## Task description:
Every line of the entries with the word "wrist" in it should be shown.

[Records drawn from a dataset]
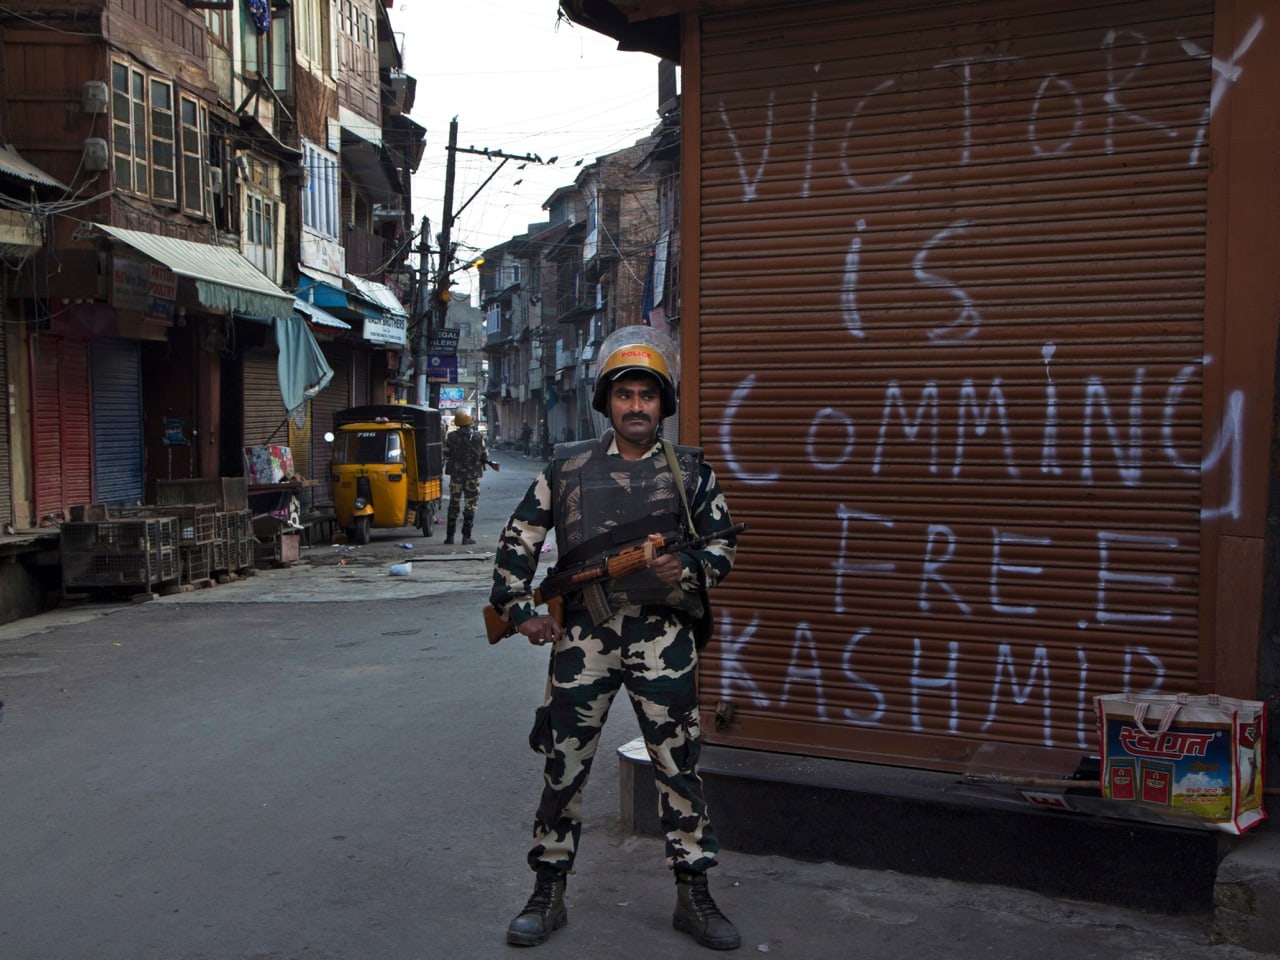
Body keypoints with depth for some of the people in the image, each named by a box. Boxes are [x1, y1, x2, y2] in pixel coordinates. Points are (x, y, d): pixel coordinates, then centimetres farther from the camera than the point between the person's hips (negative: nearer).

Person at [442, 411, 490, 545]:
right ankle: (466, 536, 1)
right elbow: (485, 456, -1)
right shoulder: (478, 437, -6)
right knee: (470, 505, 4)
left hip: (456, 474, 1)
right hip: (473, 474, -1)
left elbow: (446, 455, 0)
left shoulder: (451, 437, -5)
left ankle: (450, 536, 11)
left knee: (454, 504, 11)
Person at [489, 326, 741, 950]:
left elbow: (724, 543, 10)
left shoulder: (688, 469, 6)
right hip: (583, 636, 0)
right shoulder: (568, 466, 6)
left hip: (663, 639, 0)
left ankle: (693, 898, 19)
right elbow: (518, 540, 9)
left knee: (679, 766, 5)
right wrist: (519, 609, 0)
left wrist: (689, 572, -10)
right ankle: (548, 896, 21)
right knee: (563, 767, 6)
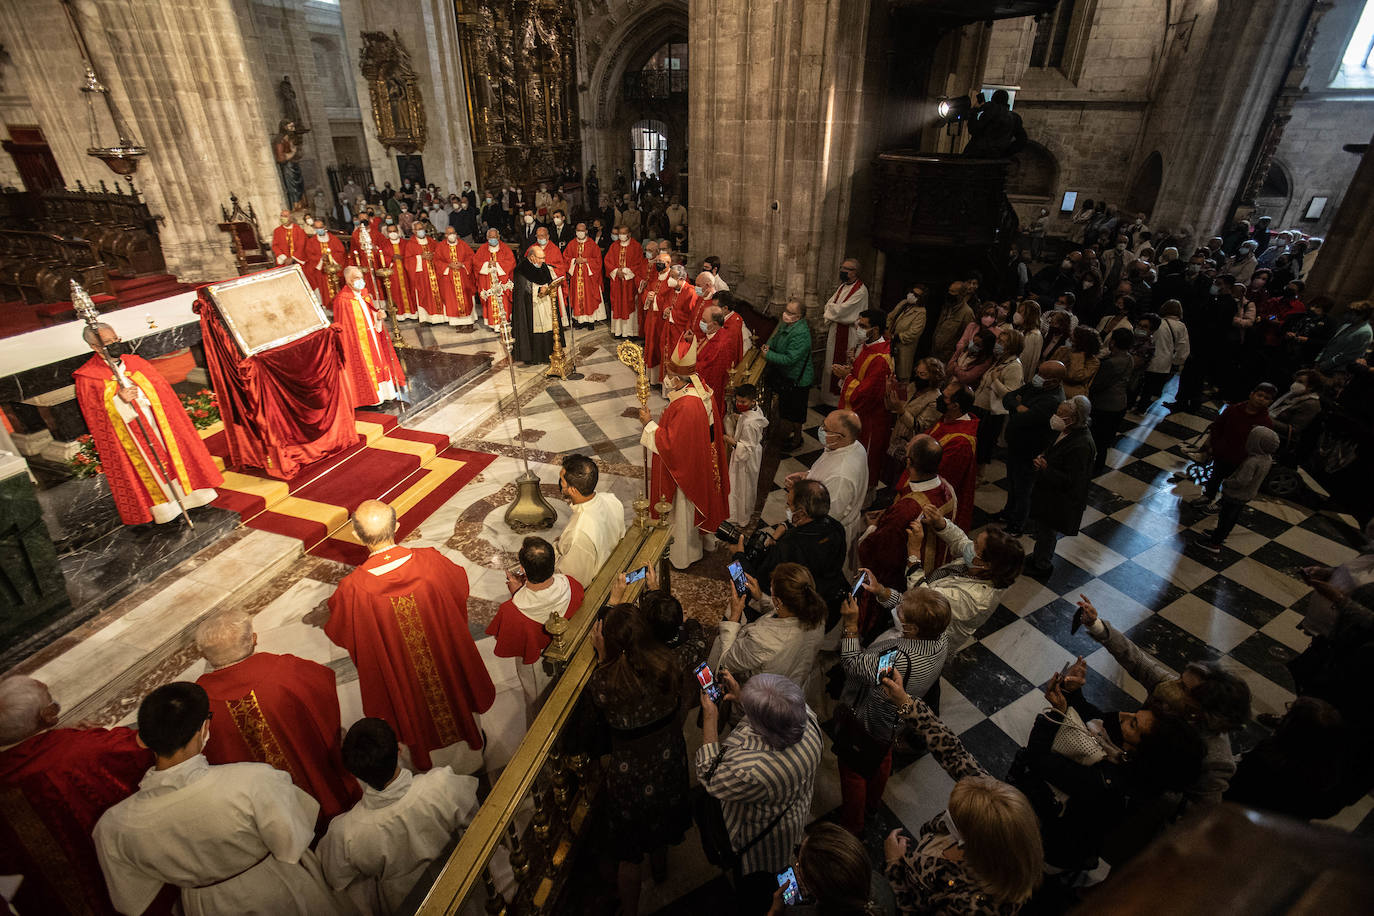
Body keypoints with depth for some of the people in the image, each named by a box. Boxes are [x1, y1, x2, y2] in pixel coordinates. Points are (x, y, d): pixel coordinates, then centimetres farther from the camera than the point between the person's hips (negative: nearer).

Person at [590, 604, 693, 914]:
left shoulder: (603, 681, -34)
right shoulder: (668, 664, -25)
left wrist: (602, 656, -12)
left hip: (629, 773, -4)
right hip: (669, 763, 4)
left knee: (629, 855, 23)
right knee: (660, 819, 37)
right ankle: (660, 867, 64)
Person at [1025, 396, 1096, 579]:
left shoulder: (1081, 446, -30)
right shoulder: (1067, 433, -2)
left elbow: (1069, 480, -27)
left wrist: (1046, 469, -32)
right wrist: (1042, 457, -1)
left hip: (1060, 501, -9)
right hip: (1048, 493, 9)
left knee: (1047, 532, 9)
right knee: (1042, 528, 24)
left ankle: (1042, 566, 30)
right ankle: (1037, 558, 44)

## Result for this exercise:
right wrist: (519, 609, 0)
left wrist: (689, 572, -10)
left wrist: (602, 656, -12)
left wrist: (1046, 469, -32)
right wrist: (1042, 457, -1)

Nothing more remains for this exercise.